### Short exercise
Extract each line in the listing below that contains the string "azim". Matching is case-sensitive.

Stored items:
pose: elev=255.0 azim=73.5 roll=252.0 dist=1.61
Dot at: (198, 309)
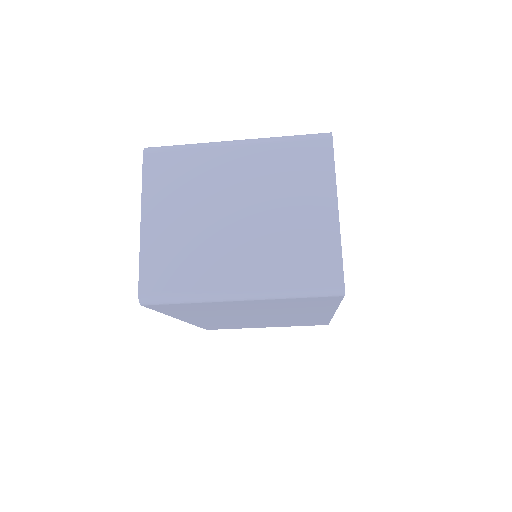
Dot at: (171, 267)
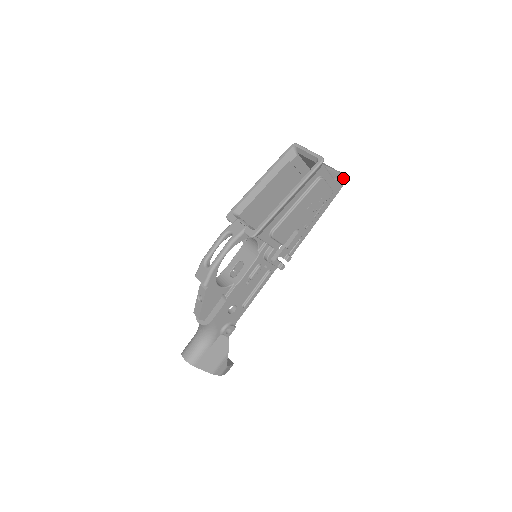
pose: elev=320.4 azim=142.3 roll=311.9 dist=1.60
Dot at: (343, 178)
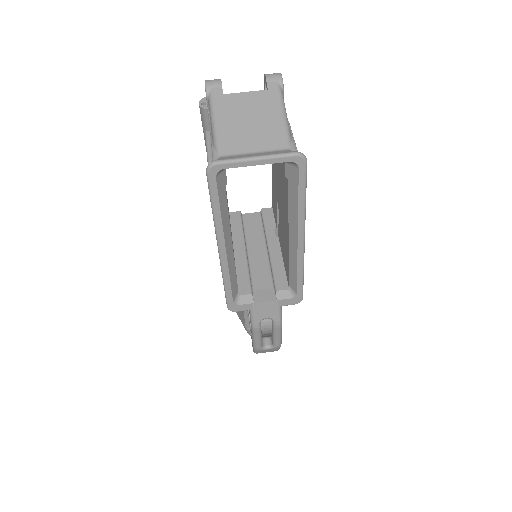
Dot at: (276, 81)
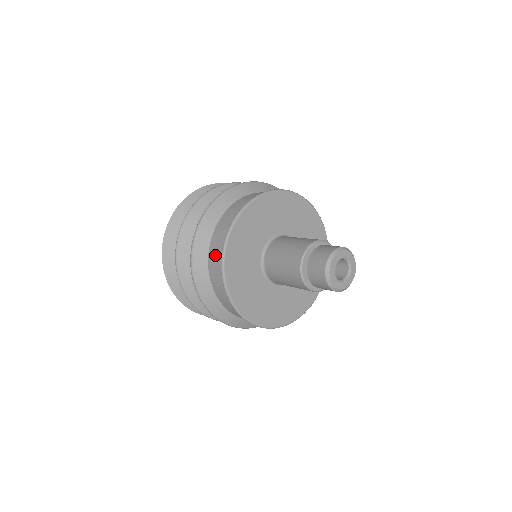
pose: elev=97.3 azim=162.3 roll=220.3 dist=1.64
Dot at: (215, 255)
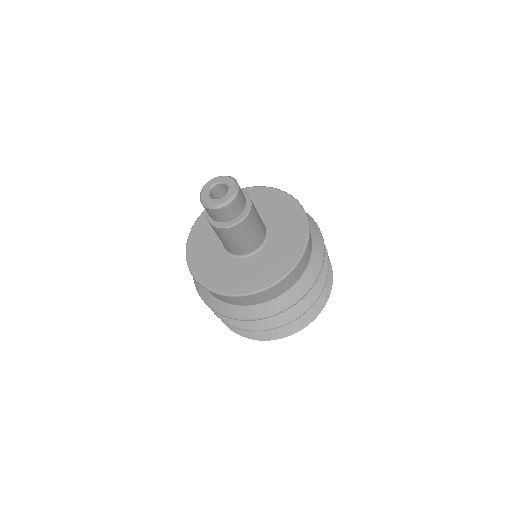
Dot at: occluded
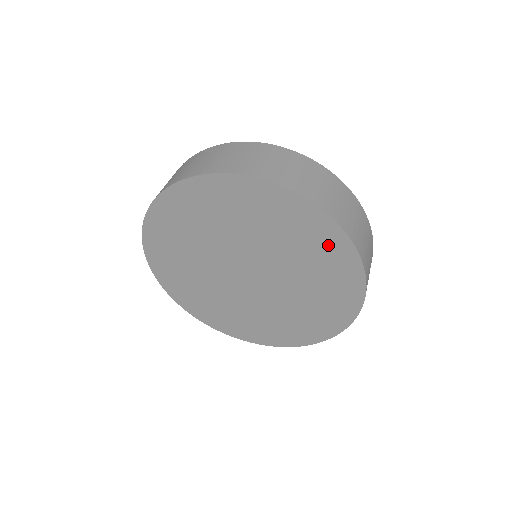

### Complete answer
pose: elev=255.0 azim=73.5 roll=252.0 dist=1.61
pose: elev=320.4 azim=142.3 roll=311.9 dist=1.60
pose: elev=97.3 azim=162.3 roll=220.3 dist=1.64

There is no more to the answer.